**YOUR TASK:** Reproduce the items from the start through the line containing "7: (469, 255)", both ends included and requests kept, scaling every coordinate in the answers by 0.95 and rounding to whole numbers with halves rounded up. Give only those lines, and leave all numbers in the requests unchanged.

**SUPPLIED INFORMATION:**

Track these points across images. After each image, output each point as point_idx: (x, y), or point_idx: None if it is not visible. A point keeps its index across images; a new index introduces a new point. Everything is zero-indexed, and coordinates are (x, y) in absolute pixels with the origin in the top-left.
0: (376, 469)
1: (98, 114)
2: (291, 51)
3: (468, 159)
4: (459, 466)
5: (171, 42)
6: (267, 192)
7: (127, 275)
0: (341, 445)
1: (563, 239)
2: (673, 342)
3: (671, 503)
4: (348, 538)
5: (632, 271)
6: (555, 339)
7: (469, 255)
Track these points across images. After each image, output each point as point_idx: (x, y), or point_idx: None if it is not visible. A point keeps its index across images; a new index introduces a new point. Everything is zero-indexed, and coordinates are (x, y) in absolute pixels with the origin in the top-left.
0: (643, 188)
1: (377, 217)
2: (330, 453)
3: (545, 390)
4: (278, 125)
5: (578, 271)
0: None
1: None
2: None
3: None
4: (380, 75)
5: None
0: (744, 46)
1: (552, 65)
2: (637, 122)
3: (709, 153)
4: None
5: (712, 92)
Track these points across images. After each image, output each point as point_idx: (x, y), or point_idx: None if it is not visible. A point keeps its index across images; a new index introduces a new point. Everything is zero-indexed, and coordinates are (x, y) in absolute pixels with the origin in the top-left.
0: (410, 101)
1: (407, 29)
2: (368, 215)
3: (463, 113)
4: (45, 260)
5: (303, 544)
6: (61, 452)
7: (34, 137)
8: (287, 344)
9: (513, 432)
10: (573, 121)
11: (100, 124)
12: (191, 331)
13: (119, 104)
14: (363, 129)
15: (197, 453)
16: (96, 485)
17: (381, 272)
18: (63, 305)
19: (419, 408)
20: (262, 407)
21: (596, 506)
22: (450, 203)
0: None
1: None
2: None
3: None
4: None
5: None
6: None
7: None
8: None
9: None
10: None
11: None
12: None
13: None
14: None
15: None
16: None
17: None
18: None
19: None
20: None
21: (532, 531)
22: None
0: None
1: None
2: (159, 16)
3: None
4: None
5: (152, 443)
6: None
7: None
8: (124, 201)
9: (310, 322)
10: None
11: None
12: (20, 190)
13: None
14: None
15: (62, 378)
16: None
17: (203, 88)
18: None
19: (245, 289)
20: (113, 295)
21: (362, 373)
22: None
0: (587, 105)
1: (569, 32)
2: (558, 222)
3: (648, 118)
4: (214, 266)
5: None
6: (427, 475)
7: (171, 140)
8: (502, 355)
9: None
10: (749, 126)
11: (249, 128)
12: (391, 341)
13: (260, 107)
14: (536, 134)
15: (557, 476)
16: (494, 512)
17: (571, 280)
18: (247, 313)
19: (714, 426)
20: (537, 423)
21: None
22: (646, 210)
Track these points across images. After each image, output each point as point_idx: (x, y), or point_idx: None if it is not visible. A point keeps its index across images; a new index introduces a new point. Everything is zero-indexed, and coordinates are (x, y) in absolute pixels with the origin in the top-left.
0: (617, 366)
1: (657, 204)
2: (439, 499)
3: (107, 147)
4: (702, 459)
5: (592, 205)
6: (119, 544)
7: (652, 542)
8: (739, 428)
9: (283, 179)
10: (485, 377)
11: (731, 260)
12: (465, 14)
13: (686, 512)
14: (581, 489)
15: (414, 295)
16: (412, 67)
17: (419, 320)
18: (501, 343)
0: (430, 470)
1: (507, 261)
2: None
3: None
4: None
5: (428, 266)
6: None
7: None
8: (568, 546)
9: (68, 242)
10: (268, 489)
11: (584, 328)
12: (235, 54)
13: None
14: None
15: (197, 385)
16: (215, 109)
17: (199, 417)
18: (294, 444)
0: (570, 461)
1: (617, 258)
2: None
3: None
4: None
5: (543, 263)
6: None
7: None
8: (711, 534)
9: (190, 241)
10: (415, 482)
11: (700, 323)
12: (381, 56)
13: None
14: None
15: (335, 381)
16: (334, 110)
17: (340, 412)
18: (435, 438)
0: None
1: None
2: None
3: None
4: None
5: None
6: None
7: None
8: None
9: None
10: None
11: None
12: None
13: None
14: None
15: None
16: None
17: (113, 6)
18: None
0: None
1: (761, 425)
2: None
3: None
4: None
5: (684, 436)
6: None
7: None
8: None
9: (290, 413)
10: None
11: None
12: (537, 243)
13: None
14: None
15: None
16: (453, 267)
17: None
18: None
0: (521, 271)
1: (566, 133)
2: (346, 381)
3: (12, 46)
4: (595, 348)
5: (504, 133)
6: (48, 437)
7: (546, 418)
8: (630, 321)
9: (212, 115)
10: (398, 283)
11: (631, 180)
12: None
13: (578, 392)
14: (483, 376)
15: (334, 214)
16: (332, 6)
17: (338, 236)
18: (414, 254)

**SOLUTION TO THIS TASK:**
Track these points across images. After each image, output each point as point_idx: (x, y), or point_idx: None if it is not visible. A point keeps its index across images; a new index introduces a new point. Everything is zero-indexed, and coordinates are (x, y) in absolute pixels with the origin in the top-left.
0: (376, 469)
1: (98, 114)
2: (291, 51)
3: (468, 159)
4: (459, 466)
5: (171, 42)
6: (267, 192)
7: (127, 275)
0: (324, 423)
1: (535, 227)
2: (639, 325)
3: (637, 478)
4: (331, 511)
5: (600, 257)
6: (527, 322)
7: (446, 242)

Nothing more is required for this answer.